“Me dirijo a usted no sólo como presidente del Consejo Europeo sino como alguien que cree firmemente en el lema de la UE de ‘unidos en la diversidad’, como miembro de una minoría étnica y un regionalista, como un hombre que sabe qué se siente al ser golpeado por la porra de la policía. Como alguien, en fin, que entiende y siente los argumentos de ambas partes”.
Donald Tusk, 10 de octubre de 2017.
El imperio español, que dominaba decenas de territorios de ultramar y donde el sol no se ponía, vio ponerse el sol en Flandes. Fue en el siglo XVI, cuando los holandeses no solo lograron independizarse de ellos, sino que además, en poco tiempo, se convirtieron en el nuevo gran imperio de ultramar europeo. ¿Por qué España perdió tan rápidamente su carácter de superpotencia? Porque se basaba en pilares obsoletos: la obediencia al rey, el autoritarismo del sistema (incluidos los “jueces”) y la conquista de territorios por la vía militar, aunque hubiera que reclutar soldados por la fuerza e incrementar los impuestos de forma indecente. Los holandeses, en cambio, basaron su expansión en el comercio y el crédito. Las guerras las financiaban burgueses que generaban riqueza y obtenían créditos, y si obtenían créditos era porque el sistema holandés era fiable: los jueces eran independientes, los derechos individuales (al menos el de la propiedad privada) se respetaban y quien invertía en los Países Bajos sabía que aquel Estado devolvía la inversión. En caso de litigio, además, la cosa se resolvía con neutralidad. Las personas piden créditos, los países también. Y ahora mismo, como recordaba el president Puigdemont a Pedro Sánchez esta semana, quien pide un crédito a Waterloo es el PSOE.

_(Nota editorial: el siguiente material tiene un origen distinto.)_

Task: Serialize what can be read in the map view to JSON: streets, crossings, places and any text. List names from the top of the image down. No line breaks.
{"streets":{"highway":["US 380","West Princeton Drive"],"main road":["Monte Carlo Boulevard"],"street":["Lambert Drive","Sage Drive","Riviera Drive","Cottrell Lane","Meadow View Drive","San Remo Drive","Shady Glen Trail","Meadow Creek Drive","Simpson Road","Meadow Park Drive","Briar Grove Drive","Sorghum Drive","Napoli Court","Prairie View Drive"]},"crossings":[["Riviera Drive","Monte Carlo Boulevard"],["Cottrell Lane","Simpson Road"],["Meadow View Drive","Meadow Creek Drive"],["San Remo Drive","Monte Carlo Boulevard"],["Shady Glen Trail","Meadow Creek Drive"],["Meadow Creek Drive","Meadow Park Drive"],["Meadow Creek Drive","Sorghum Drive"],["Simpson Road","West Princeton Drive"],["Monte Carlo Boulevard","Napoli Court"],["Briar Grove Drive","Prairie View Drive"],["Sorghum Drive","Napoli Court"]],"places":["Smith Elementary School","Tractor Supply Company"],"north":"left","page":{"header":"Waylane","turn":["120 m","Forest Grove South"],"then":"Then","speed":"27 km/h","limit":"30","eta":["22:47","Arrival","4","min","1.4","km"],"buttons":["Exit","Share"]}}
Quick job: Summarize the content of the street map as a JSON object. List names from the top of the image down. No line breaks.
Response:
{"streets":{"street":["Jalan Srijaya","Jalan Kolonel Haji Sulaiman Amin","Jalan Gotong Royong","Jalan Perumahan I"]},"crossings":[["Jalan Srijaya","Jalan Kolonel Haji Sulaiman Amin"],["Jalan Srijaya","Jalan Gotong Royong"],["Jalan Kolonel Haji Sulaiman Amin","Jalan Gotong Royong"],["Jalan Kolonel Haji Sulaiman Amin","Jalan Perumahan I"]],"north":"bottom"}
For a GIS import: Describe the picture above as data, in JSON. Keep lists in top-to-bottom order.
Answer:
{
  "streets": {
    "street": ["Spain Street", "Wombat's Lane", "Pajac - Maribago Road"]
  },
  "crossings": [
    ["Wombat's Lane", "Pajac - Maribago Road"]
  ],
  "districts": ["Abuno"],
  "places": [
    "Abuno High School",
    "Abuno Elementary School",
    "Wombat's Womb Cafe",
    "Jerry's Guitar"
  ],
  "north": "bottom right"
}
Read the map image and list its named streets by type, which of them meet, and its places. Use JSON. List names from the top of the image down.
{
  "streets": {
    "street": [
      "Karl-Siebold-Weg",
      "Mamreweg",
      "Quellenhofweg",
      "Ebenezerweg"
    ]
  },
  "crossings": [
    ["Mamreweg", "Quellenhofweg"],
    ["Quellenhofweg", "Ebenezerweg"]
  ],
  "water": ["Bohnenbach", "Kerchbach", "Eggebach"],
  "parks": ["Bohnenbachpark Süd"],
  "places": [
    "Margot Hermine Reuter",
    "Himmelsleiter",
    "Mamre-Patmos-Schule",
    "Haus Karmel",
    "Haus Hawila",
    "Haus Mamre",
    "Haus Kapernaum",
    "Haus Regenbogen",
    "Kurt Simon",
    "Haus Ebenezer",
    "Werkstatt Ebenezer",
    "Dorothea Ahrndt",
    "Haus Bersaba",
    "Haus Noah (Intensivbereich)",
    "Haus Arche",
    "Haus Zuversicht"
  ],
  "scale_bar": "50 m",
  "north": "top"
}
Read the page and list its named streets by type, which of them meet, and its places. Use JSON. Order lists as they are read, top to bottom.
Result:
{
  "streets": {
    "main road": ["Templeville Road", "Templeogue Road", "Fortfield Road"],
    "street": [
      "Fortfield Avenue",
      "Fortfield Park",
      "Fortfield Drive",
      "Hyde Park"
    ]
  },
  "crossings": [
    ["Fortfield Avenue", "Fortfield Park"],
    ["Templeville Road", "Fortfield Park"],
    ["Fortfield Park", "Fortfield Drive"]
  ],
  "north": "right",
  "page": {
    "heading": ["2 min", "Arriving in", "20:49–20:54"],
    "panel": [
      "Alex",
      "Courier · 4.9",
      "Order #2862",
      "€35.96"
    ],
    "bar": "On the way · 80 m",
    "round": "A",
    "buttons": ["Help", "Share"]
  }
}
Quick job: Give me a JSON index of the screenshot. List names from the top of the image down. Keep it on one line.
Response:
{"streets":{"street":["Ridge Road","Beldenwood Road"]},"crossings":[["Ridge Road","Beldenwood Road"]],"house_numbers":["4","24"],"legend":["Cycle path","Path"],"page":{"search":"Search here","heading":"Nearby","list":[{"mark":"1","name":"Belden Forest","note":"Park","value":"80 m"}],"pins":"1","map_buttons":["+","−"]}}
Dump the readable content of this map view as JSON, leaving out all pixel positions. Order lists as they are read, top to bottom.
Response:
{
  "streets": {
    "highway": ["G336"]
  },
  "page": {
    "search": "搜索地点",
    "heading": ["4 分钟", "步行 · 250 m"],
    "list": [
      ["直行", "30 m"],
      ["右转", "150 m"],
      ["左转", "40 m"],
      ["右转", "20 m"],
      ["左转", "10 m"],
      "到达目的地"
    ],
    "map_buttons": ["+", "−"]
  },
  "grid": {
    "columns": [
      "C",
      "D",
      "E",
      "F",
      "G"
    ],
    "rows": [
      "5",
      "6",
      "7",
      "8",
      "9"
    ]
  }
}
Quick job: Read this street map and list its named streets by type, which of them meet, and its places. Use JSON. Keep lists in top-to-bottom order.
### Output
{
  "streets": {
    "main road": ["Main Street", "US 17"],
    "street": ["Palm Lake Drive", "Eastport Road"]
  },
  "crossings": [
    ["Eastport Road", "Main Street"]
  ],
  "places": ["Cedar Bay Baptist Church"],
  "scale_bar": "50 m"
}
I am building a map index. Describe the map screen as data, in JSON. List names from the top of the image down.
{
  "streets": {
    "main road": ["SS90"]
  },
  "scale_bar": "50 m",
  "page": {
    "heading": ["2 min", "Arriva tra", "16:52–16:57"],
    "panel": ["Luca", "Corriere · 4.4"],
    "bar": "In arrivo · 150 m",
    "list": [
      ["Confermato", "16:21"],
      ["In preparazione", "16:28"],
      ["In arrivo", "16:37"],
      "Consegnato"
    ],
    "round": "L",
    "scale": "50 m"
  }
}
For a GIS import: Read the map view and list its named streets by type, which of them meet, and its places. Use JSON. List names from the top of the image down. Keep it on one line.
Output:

Waterloo está muy cerca de Flandes, por cierto. Puigdemont tiene que calcular muy bien a cambio de que concede su crédito, y sobre todo tener presente que quien lo pide no es exactamente el PSOE, sino España. Lo que está en juego es el crédito de España, desde su total desacreditación como sistema desde antes del choque de 2017. Quien pide auxilio no es Pedro Sánchez, sino un Estado que, simplemente, no chuta. Un Estado que todavía no sabe resolver la paradoja por la que su región más próspera aún no se rige por un Estatuto de Autonomía votado por la gente, y en la que entre un 40 y un 50% de la población quiere la independencia. Y donde, además, han quedado más que retratados los mecanismos judiciales y administrativos que no tienen ningún problema en vulnerar la ley para castigar a ciudadanos que ejercían derechos fundamentales. Pueden creer que Puigdemont ha perdido parte de su batalla judicial sobre su inmunidad (de momento), pero es que el fondo de la cuestión no es este: los jueces europeos aún deben deliberar sobre si la sentencia de Marchena vulneró los derechos fundamentales y sobre si Cataluña, y/o el independentismo, sufre una persecución como grupo objetivamente identificable.
Las respuestas a estas preguntas las tiene todo el mundo en la cabeza, y los porrazos y el encarcelamiento de todo un gobierno fueron las pruebas más gráficas de ello. España ha fallado como proyecto, el pacto del 78 está desmenuzado y en Europa saben sobradamente que el problema ya no es interno. Les afecta, como les afecta la irregularidad de la no oficialidad del catalán, como les afectan los obstáculos al corredor mediterráneo. Afecta a la presidencia de la UE, afecta a todo el sistema y afecta sobre todo a la garantía de los derechos fundamentales en uno de los grandes Estados que la componen. El PSOE no va a contrarreloj: España va a contrarreloj y lleva más de cuarenta años sin actualizarse. Va tan tarde que mi pronóstico de nuevas elecciones le veo cada día más claro: simplemente, ni les da tiempo de cambiar ni saben exactamente cómo hacerlo. Va tan tarde como cuando aceptó conceder un régimen de autonomía a Cuba.
«Oh, es que concederos la autodeterminación es un suicidio«. Nadie os pide que os suicidéis. Si vuestro país todavía no está preparado para aprobar una ley del divorcio, hay algo que sí puede hacer: dejar de penalizarlo. Admitir el error de los castigos judiciales, aclarar que un referéndum no puede ser delito (como ya recordó la asamblea del Consejo de Europa, apelando al Código Penal de 2005) y, en caso de duda o compromiso, dejar que sean los tribunales europeos quienes lo determinen. Este es el trabajo judicial que se lleva haciendo desde hace seis años, y por primera vez, aparte de ese trabajo judicial, hay quien quiere hacer trabajo político. Vale, hablemos. Pero si no nos entendemos, lo peor que le puede suceder a España no es ir a elecciones. Lo peor es que la solución les venga impuesta por instancias imparciales superiores.